Copy the lines of the material below word for word, from the line with "Which event on Monday" up to and including the line with "4:15 AM to 5:00 AM, 45 minutes".

━━━━━ GIVEN INFORMATION

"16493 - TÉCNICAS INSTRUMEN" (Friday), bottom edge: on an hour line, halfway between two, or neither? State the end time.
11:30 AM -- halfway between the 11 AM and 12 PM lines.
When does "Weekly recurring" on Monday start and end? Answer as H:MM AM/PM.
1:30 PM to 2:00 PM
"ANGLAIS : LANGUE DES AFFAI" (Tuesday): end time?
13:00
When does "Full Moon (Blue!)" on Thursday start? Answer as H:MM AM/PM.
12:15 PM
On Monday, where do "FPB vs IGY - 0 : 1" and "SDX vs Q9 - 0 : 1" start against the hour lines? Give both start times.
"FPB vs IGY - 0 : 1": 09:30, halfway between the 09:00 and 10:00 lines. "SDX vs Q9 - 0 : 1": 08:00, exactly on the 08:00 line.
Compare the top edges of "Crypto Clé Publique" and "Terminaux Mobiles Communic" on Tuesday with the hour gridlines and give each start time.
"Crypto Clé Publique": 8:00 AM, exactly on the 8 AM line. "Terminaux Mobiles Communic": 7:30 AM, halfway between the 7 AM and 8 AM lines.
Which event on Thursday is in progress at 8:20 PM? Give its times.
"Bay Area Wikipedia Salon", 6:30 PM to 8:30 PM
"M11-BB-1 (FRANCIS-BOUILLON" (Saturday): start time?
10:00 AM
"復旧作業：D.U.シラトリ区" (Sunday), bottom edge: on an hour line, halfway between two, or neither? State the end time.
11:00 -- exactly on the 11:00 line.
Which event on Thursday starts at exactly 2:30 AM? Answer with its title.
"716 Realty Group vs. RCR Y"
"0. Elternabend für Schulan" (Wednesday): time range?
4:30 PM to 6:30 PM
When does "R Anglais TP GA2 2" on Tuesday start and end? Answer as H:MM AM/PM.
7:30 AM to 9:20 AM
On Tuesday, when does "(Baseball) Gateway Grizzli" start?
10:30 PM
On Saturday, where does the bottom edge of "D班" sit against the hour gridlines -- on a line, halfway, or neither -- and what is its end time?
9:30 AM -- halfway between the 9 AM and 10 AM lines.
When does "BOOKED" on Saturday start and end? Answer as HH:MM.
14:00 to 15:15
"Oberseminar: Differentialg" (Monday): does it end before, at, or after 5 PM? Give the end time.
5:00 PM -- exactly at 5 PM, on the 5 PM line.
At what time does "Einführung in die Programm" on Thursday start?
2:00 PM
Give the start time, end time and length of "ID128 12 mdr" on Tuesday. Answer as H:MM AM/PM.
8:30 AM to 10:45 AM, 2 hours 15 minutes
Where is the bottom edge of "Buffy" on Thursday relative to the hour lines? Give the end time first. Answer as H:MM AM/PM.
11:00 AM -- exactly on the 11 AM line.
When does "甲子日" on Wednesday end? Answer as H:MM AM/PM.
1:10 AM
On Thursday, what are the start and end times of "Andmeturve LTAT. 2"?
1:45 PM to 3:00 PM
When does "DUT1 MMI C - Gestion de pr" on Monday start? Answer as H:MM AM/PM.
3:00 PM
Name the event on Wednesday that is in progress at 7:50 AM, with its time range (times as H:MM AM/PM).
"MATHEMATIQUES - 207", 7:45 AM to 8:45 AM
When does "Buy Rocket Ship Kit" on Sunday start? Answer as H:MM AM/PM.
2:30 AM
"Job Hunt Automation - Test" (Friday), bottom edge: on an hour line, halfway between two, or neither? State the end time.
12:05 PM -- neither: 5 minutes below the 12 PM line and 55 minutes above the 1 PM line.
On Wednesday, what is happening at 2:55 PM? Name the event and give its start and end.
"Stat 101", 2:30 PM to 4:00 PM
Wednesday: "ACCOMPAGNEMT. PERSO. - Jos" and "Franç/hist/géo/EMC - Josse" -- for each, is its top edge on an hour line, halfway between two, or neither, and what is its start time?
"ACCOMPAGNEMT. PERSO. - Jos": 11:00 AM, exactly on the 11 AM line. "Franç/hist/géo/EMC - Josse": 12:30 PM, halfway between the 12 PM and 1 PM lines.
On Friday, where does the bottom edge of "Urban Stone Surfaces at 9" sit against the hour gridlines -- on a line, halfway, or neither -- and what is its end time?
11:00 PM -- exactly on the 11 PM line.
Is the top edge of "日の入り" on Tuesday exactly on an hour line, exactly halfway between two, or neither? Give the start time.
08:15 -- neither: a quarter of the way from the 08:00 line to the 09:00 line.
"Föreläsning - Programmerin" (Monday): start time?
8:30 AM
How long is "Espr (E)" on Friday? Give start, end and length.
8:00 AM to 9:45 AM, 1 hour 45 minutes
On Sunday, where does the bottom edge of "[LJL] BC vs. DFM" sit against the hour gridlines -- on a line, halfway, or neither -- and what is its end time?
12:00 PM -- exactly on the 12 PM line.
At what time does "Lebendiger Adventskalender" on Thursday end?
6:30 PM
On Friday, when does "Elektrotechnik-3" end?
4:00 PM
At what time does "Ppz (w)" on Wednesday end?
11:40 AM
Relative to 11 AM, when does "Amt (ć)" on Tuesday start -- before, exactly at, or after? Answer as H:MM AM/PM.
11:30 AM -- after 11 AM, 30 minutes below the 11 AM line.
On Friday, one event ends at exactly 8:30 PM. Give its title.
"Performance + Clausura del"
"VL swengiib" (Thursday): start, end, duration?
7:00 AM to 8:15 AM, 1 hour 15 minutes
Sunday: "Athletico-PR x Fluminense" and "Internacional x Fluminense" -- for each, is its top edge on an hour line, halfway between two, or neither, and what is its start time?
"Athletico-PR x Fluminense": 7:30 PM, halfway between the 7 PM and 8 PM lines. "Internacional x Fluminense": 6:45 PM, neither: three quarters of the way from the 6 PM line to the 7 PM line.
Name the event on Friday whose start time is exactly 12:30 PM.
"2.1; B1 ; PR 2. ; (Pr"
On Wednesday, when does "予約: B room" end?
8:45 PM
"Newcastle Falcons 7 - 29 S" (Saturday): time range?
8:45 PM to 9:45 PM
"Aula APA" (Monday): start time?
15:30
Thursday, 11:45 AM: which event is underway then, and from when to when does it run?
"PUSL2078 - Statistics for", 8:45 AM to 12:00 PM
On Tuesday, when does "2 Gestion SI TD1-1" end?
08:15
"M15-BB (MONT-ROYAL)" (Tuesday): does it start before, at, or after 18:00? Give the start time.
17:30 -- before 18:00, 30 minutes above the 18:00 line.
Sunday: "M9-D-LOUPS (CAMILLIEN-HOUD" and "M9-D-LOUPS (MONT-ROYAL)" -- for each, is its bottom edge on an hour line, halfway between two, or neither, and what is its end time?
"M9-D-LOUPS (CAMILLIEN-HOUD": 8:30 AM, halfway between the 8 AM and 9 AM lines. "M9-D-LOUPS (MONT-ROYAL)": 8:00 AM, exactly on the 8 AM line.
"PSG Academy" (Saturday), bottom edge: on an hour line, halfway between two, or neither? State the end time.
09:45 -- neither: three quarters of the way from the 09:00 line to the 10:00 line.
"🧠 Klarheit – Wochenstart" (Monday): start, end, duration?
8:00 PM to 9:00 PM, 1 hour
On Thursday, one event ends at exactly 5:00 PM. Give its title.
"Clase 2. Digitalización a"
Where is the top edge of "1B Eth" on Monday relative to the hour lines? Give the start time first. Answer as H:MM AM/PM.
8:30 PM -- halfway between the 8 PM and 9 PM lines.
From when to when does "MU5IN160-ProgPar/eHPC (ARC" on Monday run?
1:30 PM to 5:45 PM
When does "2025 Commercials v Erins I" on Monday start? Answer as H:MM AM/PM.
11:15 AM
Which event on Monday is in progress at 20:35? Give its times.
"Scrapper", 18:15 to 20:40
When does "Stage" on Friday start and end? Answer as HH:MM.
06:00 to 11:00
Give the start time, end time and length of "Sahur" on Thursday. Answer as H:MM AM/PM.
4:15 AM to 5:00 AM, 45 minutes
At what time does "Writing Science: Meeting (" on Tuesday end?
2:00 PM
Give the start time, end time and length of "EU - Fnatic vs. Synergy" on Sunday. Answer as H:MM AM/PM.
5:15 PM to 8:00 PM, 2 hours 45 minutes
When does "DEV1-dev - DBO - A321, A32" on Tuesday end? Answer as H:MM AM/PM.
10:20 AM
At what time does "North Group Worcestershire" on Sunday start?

━━━━━━━━━━

TASK OUTPUT —
Which event on Monday is in progress at 20:35? Give its times.
"Scrapper", 18:15 to 20:40
When does "Stage" on Friday start and end? Answer as HH:MM.
06:00 to 11:00
Give the start time, end time and length of "Sahur" on Thursday. Answer as H:MM AM/PM.
4:15 AM to 5:00 AM, 45 minutes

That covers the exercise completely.